As Tony Award-time comes around and the theater celebrates itself, we can turn to a treasure trove of theater history in the photos of the venerable Broadway photographer Leo Friedman. WNYC’s Sara Fishko takes a quick look at Friedman’s place in Broadway history.
The photographer Leo Friedman, now 92, shot pictures of theater legends for decades during Broadway’s "Golden Age", the 1950s and 60s. Friedman's work provides us with iconic on-stage and backstage images of Elizabeth Taylor, Richard Burton, Laurence Olivier, Katharine Hepburn, Barbra Streisand, and many others. His photography was especially dynamic for the time, as he worked in the 35 mm format. Unlike some of the less flexible formats in use then, 35mm allowed him to capture actors, singers and dancers in motion. His iconic shot of Carol Lawrence and Larry Kert (West Side Story original cast), running down the street, is one of the most familiar theater shots ever taken.

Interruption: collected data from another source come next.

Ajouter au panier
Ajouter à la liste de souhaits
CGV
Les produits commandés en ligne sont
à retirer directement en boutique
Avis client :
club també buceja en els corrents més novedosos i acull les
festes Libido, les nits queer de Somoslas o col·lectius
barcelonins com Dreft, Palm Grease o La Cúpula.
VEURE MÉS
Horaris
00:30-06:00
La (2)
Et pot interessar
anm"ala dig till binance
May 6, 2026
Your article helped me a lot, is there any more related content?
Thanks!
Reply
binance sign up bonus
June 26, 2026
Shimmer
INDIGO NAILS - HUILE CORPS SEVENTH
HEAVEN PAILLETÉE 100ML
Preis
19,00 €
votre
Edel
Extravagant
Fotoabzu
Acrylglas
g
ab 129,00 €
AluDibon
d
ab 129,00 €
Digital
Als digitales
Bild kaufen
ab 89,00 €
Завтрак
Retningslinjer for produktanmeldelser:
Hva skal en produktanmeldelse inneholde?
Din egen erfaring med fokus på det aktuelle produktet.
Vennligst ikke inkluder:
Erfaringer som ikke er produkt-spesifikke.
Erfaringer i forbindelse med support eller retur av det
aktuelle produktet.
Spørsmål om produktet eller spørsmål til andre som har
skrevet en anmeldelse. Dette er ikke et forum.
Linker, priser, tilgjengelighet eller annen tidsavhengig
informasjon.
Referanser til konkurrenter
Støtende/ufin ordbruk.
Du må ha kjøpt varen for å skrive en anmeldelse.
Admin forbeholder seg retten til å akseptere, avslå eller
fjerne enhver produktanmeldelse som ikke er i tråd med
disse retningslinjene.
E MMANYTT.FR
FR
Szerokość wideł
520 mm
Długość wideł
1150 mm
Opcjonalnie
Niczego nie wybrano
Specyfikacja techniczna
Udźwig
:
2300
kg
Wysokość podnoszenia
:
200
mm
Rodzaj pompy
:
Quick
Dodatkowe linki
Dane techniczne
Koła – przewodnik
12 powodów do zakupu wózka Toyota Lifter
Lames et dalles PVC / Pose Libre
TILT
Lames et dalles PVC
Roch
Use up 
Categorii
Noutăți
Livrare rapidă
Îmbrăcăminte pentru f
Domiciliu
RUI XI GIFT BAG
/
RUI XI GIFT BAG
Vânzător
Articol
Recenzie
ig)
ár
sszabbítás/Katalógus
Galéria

Friedman began as an office boy for legendary producer Mike Todd, and rose quickly to become a partner in his own photography studio (Friedman-Abeles), with Broadway as his beat. Over the years, he befriended many of the stars he photographed: he tells stories of bike-riding with Hepburn, having tea with Olivier and protecting Burton and Taylor from crowds of fans.